10-year yields climbed to their highest since January last year, looking to breach 1.75% and that underpinned the dollar and kept the yen pressured across the board.
European equities took things in stride, holding on to slight gains while US futures pointed lower with Dow futures also erasing earlier gains to flat levels now. Nasdaq futures are bearing the brunt of higher yields, as it falls 0.6% on the session.
EUR/USD eased from 1.1760 to 1.1730 while USD/JPY broke above the 110.00 level for the first time in a little over a year, climbing form 109.95 to 110.35.
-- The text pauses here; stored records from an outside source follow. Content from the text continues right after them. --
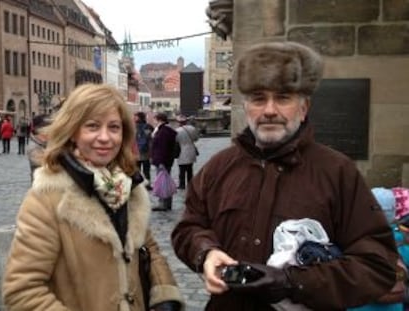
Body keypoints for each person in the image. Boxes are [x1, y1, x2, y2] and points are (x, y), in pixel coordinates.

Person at [171, 41, 398, 310]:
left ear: (304, 108)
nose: (269, 110)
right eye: (258, 98)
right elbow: (188, 228)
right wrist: (206, 252)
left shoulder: (338, 173)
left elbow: (377, 264)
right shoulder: (220, 167)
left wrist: (293, 282)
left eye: (283, 98)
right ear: (246, 107)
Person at [2, 83, 184, 311]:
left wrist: (164, 292)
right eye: (92, 126)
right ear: (73, 132)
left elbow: (148, 247)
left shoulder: (127, 187)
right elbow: (22, 291)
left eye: (114, 127)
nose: (105, 137)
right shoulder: (47, 199)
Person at [150, 112, 177, 211]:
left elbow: (162, 148)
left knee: (162, 182)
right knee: (165, 181)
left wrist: (160, 162)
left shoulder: (163, 132)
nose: (154, 121)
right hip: (166, 160)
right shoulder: (165, 130)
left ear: (159, 120)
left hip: (163, 161)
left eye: (155, 119)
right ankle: (167, 203)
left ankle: (163, 204)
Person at [175, 115, 199, 189]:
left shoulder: (177, 130)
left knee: (182, 169)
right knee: (190, 169)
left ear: (179, 122)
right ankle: (190, 183)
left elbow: (175, 141)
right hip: (191, 149)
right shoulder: (192, 129)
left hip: (181, 150)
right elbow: (196, 139)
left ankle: (182, 184)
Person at [134, 111, 154, 190]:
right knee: (146, 170)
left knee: (136, 170)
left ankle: (138, 186)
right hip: (145, 152)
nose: (134, 118)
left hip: (136, 152)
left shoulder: (133, 127)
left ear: (139, 117)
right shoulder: (148, 126)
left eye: (135, 116)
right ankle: (147, 185)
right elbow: (151, 139)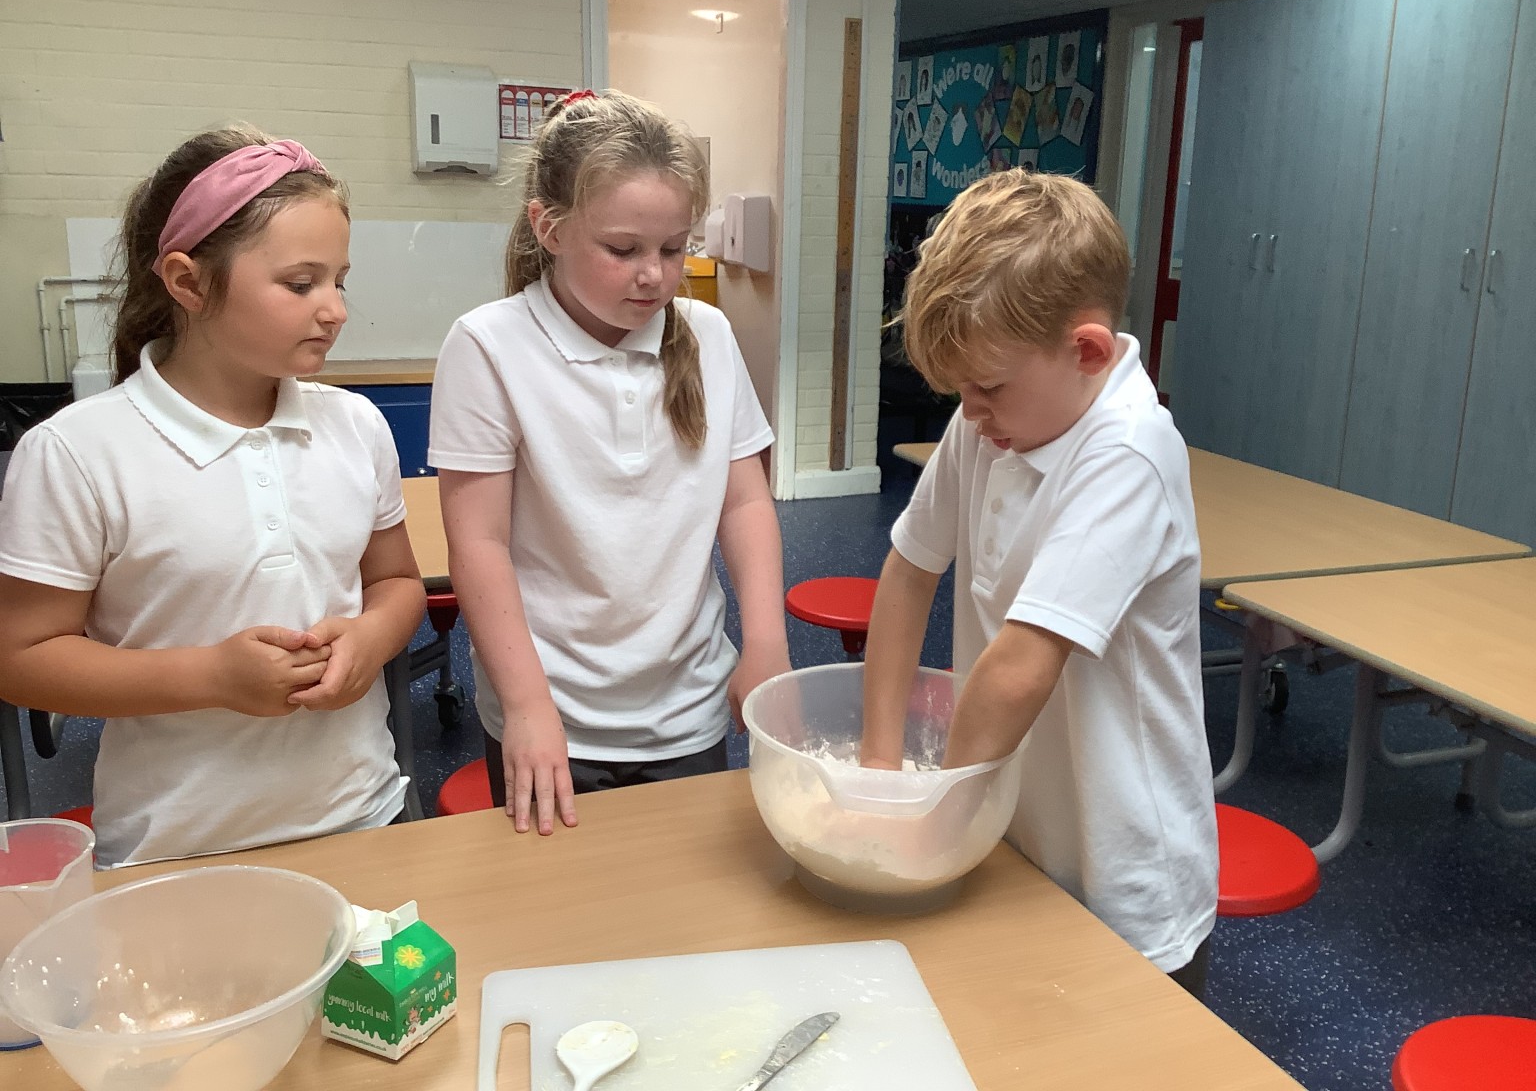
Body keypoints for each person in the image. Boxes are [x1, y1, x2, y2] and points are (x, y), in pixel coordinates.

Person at [0, 127, 426, 867]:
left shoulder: (354, 426)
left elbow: (395, 582)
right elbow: (22, 656)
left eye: (339, 281)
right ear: (188, 282)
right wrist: (211, 676)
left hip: (362, 818)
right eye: (301, 284)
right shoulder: (77, 452)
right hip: (176, 848)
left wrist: (370, 641)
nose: (335, 310)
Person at [859, 170, 1218, 996]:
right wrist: (880, 768)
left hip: (1123, 877)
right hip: (1018, 832)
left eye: (987, 388)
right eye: (960, 393)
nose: (971, 413)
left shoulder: (1126, 452)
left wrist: (936, 817)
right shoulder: (990, 421)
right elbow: (910, 574)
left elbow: (1021, 666)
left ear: (1085, 351)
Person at [429, 90, 790, 836]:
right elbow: (479, 544)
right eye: (622, 250)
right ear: (548, 227)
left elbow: (744, 504)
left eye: (672, 248)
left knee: (686, 917)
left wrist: (767, 645)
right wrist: (527, 707)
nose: (654, 276)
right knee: (561, 926)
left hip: (686, 703)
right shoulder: (488, 346)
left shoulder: (710, 336)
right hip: (553, 712)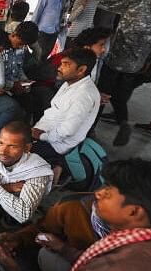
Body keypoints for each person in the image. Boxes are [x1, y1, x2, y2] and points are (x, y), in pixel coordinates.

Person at [97, 1, 151, 146]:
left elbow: (105, 3)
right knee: (120, 97)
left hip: (115, 60)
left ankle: (90, 129)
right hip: (135, 65)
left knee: (101, 95)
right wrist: (149, 61)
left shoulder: (136, 2)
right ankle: (123, 123)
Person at [31, 47, 100, 180]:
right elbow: (54, 112)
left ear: (81, 70)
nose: (59, 67)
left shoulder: (83, 95)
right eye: (61, 63)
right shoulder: (71, 82)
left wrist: (41, 136)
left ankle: (56, 164)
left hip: (58, 144)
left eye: (66, 64)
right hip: (48, 133)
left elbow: (67, 131)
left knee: (16, 153)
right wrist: (37, 129)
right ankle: (56, 164)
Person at [2, 21, 38, 91]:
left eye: (25, 45)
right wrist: (13, 85)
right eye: (20, 43)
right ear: (14, 34)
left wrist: (25, 80)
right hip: (2, 88)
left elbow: (19, 69)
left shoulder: (21, 49)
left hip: (16, 85)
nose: (21, 47)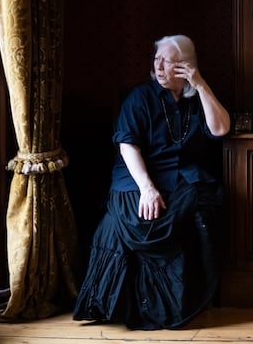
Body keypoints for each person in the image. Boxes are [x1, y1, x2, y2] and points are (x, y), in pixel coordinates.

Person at [73, 34, 231, 330]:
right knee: (142, 220)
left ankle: (180, 300)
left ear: (185, 66)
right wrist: (147, 188)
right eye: (156, 59)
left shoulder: (196, 98)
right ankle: (125, 304)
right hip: (137, 174)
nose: (158, 67)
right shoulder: (140, 97)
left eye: (167, 61)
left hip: (182, 175)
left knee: (199, 207)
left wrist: (200, 85)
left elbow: (221, 128)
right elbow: (127, 146)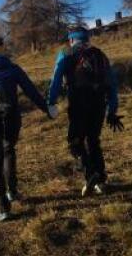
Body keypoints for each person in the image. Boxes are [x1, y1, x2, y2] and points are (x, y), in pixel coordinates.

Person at [0, 37, 54, 222]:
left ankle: (3, 208)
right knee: (9, 151)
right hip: (11, 115)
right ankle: (12, 192)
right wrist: (46, 109)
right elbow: (30, 90)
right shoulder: (13, 69)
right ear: (2, 51)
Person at [48, 26, 123, 197]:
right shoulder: (100, 54)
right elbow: (112, 83)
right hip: (99, 103)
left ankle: (91, 173)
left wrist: (51, 102)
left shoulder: (66, 54)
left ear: (72, 39)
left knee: (75, 141)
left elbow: (56, 79)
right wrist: (112, 110)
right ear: (87, 38)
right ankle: (101, 181)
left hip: (78, 103)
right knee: (94, 140)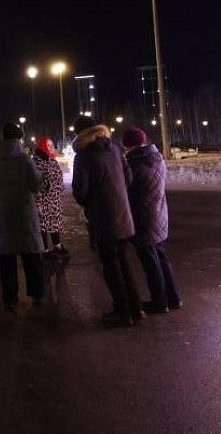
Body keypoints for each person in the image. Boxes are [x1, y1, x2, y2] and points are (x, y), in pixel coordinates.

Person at [71, 114, 144, 327]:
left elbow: (80, 191)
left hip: (103, 219)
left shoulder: (84, 155)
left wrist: (92, 202)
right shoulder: (115, 148)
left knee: (111, 267)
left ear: (80, 134)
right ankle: (136, 307)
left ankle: (123, 312)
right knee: (125, 263)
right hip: (123, 216)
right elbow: (129, 179)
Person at [0, 122, 45, 312]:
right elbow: (36, 185)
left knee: (7, 262)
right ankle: (36, 294)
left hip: (2, 216)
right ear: (19, 138)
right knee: (31, 258)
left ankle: (10, 300)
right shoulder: (24, 159)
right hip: (24, 216)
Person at [122, 126, 181, 313]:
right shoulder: (157, 159)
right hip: (159, 214)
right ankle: (173, 298)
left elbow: (126, 189)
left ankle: (159, 301)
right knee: (161, 258)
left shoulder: (134, 164)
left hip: (143, 217)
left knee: (150, 262)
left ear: (128, 145)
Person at [32, 136, 69, 259]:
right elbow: (36, 182)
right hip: (42, 200)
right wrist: (45, 185)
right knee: (43, 224)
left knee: (54, 223)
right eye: (50, 146)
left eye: (52, 145)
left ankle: (57, 245)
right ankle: (44, 250)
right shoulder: (37, 162)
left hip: (54, 200)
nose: (53, 148)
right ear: (43, 147)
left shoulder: (52, 161)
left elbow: (57, 176)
AUD/USD and NZD/USD both also reversed earlier gains against the dollar with the former falling from 0.7650 to 0.7610 while the latter dropped from 0.7010 to 0.6980.
Elsewhere, precious metals also came under more pressure with gold falling from $1,705 to $1,688 and silver breaking further below its 200-day moving average in a drop from $24.55 to $24.27 and inching closer towards its January lows near $24.
Oil also suffered with a near 2% drop to $60.50 levels amid a stronger dollar with the OPEC+ meeting tomorrow in focus as well.
As much as there are plenty of other distractions in the market to end Q1 trading, the message in the bigger picture continues to be rather coherent. Keep calm and steepen on.